Lee Brand is the council member-elect to represent District 6 on the Fresno City Council. He is a former member of the Planning Commission.
08.01.2008
USDA grant to help Fresno State organic farming initiative
FresnoStateNews.com
A $250,000 U.S. Department of Agriculture grant will boost organic agricultural research and education at California State University, Fresno beyond a greenhouse and a small plot for vegetables certified earlier this year.
The student-operated Rue and Gwen Gibson Farm Market at Barstow and Chestnut avenues sells student-produced organic vegetables and greenhouse-grown organic herb and vegetable seedlings for use by home gardeners.
The three-year award is from the USDA’s Hispanic-Serving Institution Education Grant Program. It will establish Fresno State’s organic farming initiative under the Sustainable Agroecosystems and Efficient Resource Management program housed within the College of Agricultural Sciences and Technology.
Dr. Sajeemas Pasakdee, soil scientist/agronomist in the California Agricultural Technology Institute at Fresno State, and Dr. Ganesan Srinivasan, director of the university’s farm operations, will be the principal investigators for the grant. Pasakdee has expertise and training in sustainable agriculture and organic farming, while Srinivasan has extensive experience in international agriculture and sustainable farming systems in the developing world.
“This grant is most timely and will help us expand our capacity to do research and train students in organic farming and sustainable agriculture,” said Pasakdee. In addition to teaching and research at Fresno State, she is an environmental representative on the California Department of Food and Agriculture Organic Product Advisory Committee.
Srinivasan said the project helps fulfill “Fresno State’s commitment to promoting sustainable and environmentally friendly farming practices in its campus farm."
U.S sales of organic food and beverages grew from $1 billion in 1990 to over $20 billion in 2007, with double-digit annual growth projected for the next decade. California leads the nation with more than 500,000 acres certified for organic production.

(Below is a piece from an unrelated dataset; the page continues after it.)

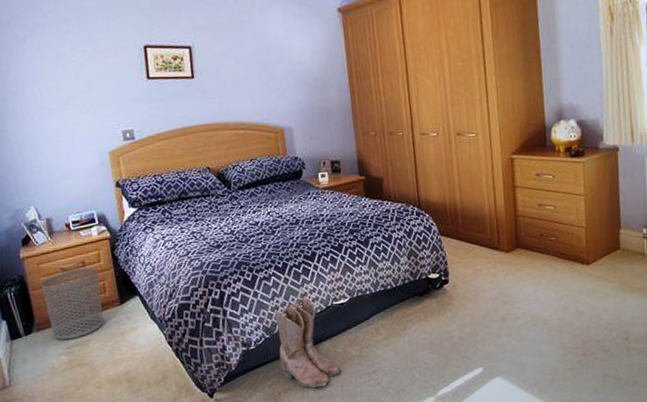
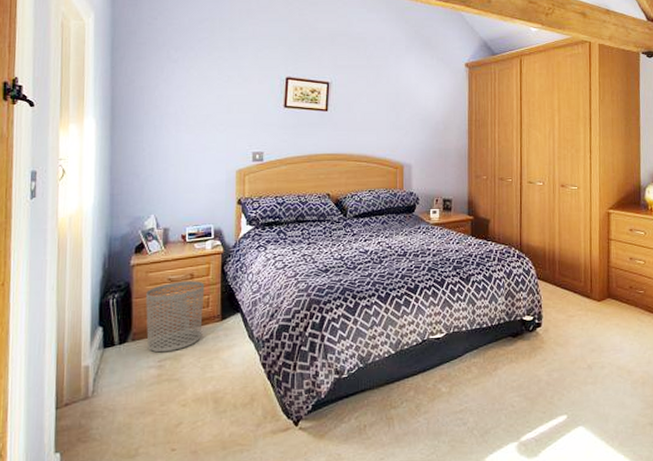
boots: present [275,297,342,389] -> none [369,329,430,424]

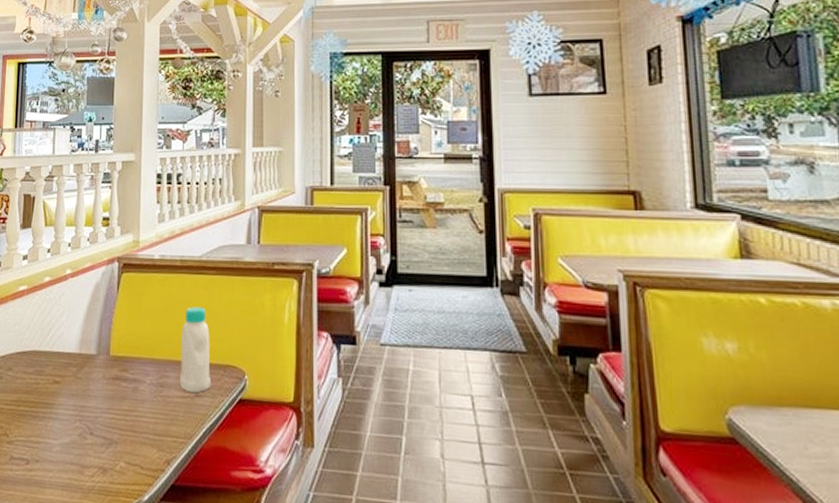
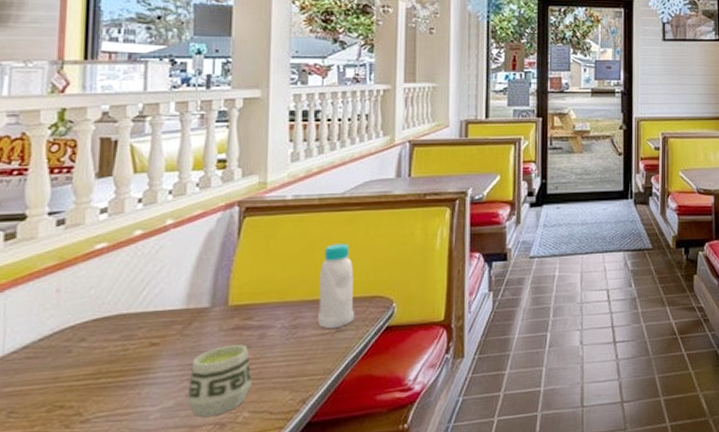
cup: none [79,393,127,460] -> present [187,344,252,418]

Fresno State’s organic agricultural program has been in the planning stages since 2004. In February, California Certified Organic Farmers certification was received for the greenhouse under the supervision of Calliope Correia, university Horticulture Enterprise manager, and Dr. John Bushoven, a plant science professor.
“This provides us with a year-round production facility for organic seedlings of various herbs and vegetables that we sell at the Gibson Farm Market and plant on our farm,” Srinivasan said. “This summer, we had limited production of organic bell peppers, green beans and zucchini that were sold in the market.”
Organic crop production plans include additional acreage adjacent to Campus Pointe, a mixed-used development being constructed on Chestnut Avenue, Srinivasan said. He explained that before farmland can be certified for organic production, there must be a minimum three-year transition when no chemical pesticides or synthetic fertilizers are applied.
In 2004, Dr. James Farrar and Dr. Dave Goorahoo, of Fresno State’s Department of Plant Science, initiated a .8 acre plot for organic vegetable production, where recent plant science graduate student Namratha Reddy conducted thesis research. The land recently was certified for organic production.
USDA’s competitive grants program helps Hispanic-serving institutions such as Fresno State to conduct higher-education programs in food and agricultural sciences, Pasakdee said. The aim is to attract outstanding students and train them to enhance the nation's food and agricultural scientific and professional work force upon graduation.
In addition to the organic agriculture initiative, Pasakdee is conducting a research project, “Developing Best Management Practices for the Application of Food Processing By-products on California Farmlands.”